<<<<

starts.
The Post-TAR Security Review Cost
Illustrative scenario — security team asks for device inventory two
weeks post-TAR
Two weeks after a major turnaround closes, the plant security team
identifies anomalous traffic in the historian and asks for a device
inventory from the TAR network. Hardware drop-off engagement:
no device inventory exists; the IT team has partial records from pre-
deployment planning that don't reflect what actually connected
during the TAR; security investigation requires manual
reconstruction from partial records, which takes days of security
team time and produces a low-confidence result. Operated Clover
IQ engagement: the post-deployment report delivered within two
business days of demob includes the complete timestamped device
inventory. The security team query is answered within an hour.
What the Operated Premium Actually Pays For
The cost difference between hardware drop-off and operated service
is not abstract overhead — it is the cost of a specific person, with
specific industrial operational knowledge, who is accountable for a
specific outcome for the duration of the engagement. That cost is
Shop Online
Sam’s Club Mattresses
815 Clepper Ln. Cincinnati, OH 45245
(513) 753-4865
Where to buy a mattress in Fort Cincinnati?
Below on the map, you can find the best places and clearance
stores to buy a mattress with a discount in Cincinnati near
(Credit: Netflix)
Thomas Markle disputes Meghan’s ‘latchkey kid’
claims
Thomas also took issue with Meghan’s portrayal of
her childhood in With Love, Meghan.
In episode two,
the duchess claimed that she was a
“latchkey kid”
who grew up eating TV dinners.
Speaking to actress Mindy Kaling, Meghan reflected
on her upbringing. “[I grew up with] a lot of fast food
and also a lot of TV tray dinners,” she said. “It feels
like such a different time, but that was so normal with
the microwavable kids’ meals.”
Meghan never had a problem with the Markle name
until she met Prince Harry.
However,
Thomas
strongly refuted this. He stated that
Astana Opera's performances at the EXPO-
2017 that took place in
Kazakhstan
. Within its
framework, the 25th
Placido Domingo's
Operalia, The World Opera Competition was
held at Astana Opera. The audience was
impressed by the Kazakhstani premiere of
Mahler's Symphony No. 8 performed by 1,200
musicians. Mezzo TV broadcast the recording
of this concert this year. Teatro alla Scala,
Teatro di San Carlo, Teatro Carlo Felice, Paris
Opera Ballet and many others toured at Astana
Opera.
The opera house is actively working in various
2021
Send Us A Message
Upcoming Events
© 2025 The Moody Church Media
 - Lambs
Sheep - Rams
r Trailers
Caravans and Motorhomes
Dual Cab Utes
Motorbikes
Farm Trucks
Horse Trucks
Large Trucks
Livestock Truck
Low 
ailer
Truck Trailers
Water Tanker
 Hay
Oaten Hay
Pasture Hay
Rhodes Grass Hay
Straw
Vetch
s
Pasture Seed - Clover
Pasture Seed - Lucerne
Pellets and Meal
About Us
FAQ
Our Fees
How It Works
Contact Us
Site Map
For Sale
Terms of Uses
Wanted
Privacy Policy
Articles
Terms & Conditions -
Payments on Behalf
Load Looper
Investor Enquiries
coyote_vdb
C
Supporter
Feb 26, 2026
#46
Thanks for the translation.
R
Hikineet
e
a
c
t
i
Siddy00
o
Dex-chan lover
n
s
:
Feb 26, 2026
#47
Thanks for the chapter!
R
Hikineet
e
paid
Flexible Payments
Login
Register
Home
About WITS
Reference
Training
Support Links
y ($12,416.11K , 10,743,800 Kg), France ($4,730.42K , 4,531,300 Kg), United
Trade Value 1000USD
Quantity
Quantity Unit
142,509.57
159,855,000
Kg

>>>>

▸ ACTIVITY:
Reproduce every line of the listing above verbatim, preserving its original order and line breaks.

▸ WORKED SOLUTION:
starts.
The Post-TAR Security Review Cost
Illustrative scenario — security team asks for device inventory two
weeks post-TAR
Two weeks after a major turnaround closes, the plant security team
identifies anomalous traffic in the historian and asks for a device
inventory from the TAR network. Hardware drop-off engagement:
no device inventory exists; the IT team has partial records from pre-
deployment planning that don't reflect what actually connected
during the TAR; security investigation requires manual
reconstruction from partial records, which takes days of security
team time and produces a low-confidence result. Operated Clover
IQ engagement: the post-deployment report delivered within two
business days of demob includes the complete timestamped device
inventory. The security team query is answered within an hour.
What the Operated Premium Actually Pays For
The cost difference between hardware drop-off and operated service
is not abstract overhead — it is the cost of a specific person, with
specific industrial operational knowledge, who is accountable for a
specific outcome for the duration of the engagement. That cost is
Shop Online
Sam’s Club Mattresses
815 Clepper Ln. Cincinnati, OH 45245
(513) 753-4865
Where to buy a mattress in Fort Cincinnati?
Below on the map, you can find the best places and clearance
stores to buy a mattress with a discount in Cincinnati near
(Credit: Netflix)
Thomas Markle disputes Meghan’s ‘latchkey kid’
claims
Thomas also took issue with Meghan’s portrayal of
her childhood in With Love, Meghan.
In episode two,
the duchess claimed that she was a
“latchkey kid”
who grew up eating TV dinners.
Speaking to actress Mindy Kaling, Meghan reflected
on her upbringing. “[I grew up with] a lot of fast food
and also a lot of TV tray dinners,” she said. “It feels
like such a different time, but that was so normal with
the microwavable kids’ meals.”
Meghan never had a problem with the Markle name
until she met Prince Harry.
However,
Thomas
strongly refuted this. He stated that
Astana Opera's performances at the EXPO-
2017 that took place in
Kazakhstan
. Within its
framework, the 25th
Placido Domingo's
Operalia, The World Opera Competition was
held at Astana Opera. The audience was
impressed by the Kazakhstani premiere of
Mahler's Symphony No. 8 performed by 1,200
musicians. Mezzo TV broadcast the recording
of this concert this year. Teatro alla Scala,
Teatro di San Carlo, Teatro Carlo Felice, Paris
Opera Ballet and many others toured at Astana
Opera.
The opera house is actively working in various
2021
Send Us A Message
Upcoming Events
© 2025 The Moody Church Media
 - Lambs
Sheep - Rams
r Trailers
Caravans and Motorhomes
Dual Cab Utes
Motorbikes
Farm Trucks
Horse Trucks
Large Trucks
Livestock Truck
Low 
ailer
Truck Trailers
Water Tanker
 Hay
Oaten Hay
Pasture Hay
Rhodes Grass Hay
Straw
Vetch
s
Pasture Seed - Clover
Pasture Seed - Lucerne
Pellets and Meal
About Us
FAQ
Our Fees
How It Works
Contact Us
Site Map
For Sale
Terms of Uses
Wanted
Privacy Policy
Articles
Terms & Conditions -
Payments on Behalf
Load Looper
Investor Enquiries
coyote_vdb
C
Supporter
Feb 26, 2026
#46
Thanks for the translation.
R
Hikineet
e
a
c
t
i
Siddy00
o
Dex-chan lover
n
s
:
Feb 26, 2026
#47
Thanks for the chapter!
R
Hikineet
e
paid
Flexible Payments
Login
Register
Home
About WITS
Reference
Training
Support Links
y ($12,416.11K , 10,743,800 Kg), France ($4,730.42K , 4,531,300 Kg), United
Trade Value 1000USD
Quantity
Quantity Unit
142,509.57
159,855,000
Kg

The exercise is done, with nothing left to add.